Writing offers a rich source of narrative information for conducting inquiries into other occupations. Occupational scientists who understand the power of writing will be able to use it both as a research methodology as well as a subject itself for further inquiry.

Occupational scientists should be particularly interested in studying hypertext as a new form of communication and self-expression. The accessible format of online journaling and the associated proliferation of journaling websites are both instant sources of data for qualitative studies. Occupational scientists might be particularly interested in investigating how writing is an occupation that has an empowering effect on human and social development across time.



Bunkers, S.L. & Huff, C.A., (Eds.). (1996). Inscribing the Daily: Critical Essays on Women’s Diaries. Amherst: University of Massachusetts Press.

Chandler, Daniel (1998). Personal Home Pages and the Construction of Identities on the Web. Retrieved on 4/2/04 from short/webident.html

Henker, B., Whalen, C.K., & Jamner, L.D. (2002). Anxiety, Affect, and Activity in Teenagers: Monitoring Daily Life With Electronic Diaries. Journal of the American Academy of Child and Adolescent Psychiatry, 41, 660-670.

Landow, G.P. (1992). Hypertext-The converence of contemporary critical theory and technology.

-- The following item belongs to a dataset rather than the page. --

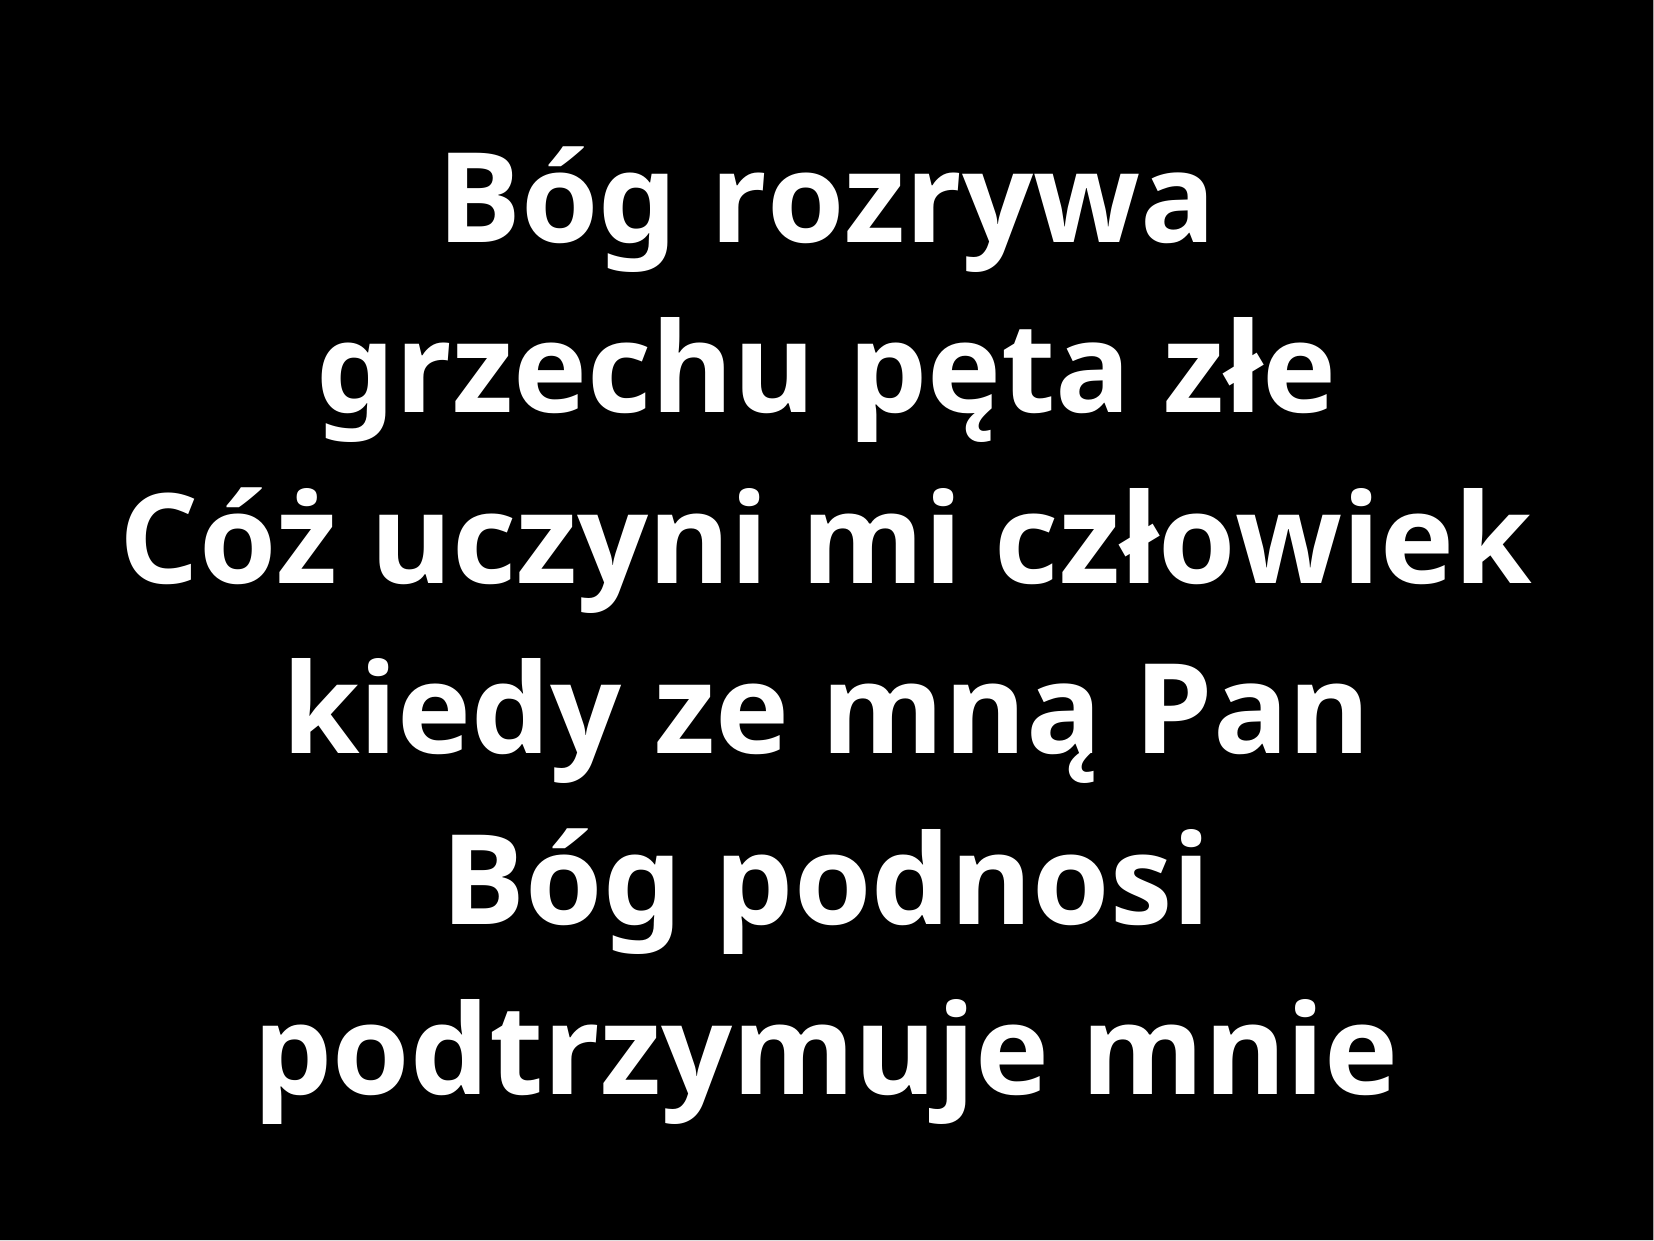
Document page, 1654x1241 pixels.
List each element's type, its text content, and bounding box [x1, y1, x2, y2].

title Bóg rozrywa grzechu pęta złe Cóż uczyni mi człowiek kiedy ze mną Pan Bóg podnosi podtrzymuje mnie [0, 0, 1654, 1241]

Maryland: John Hopkins University Press.

Oravec, J.A. (2002). Bookmarking the world: Weblog applications in education. Journal of Adolescent and Adult Literacy, 7, 616-621.

Rowles, G.D. (1996). Beyond performance: Being in place as a component of occupational therapy. In R.P. Cottrell (Ed.), Perspectives on purposeful activity: Foundation and future of occupational therapy (pp. 201-208). Bethesda, MD: AOTA, Inc. Reprinted from American Journal of Occupational Therapy, 45 (1991), 265-271.

Stern, S.R. (2002). Virtually speaking: Girls' self-disclosure on the WWW. Women's Studies in Communication, 25, 223-253.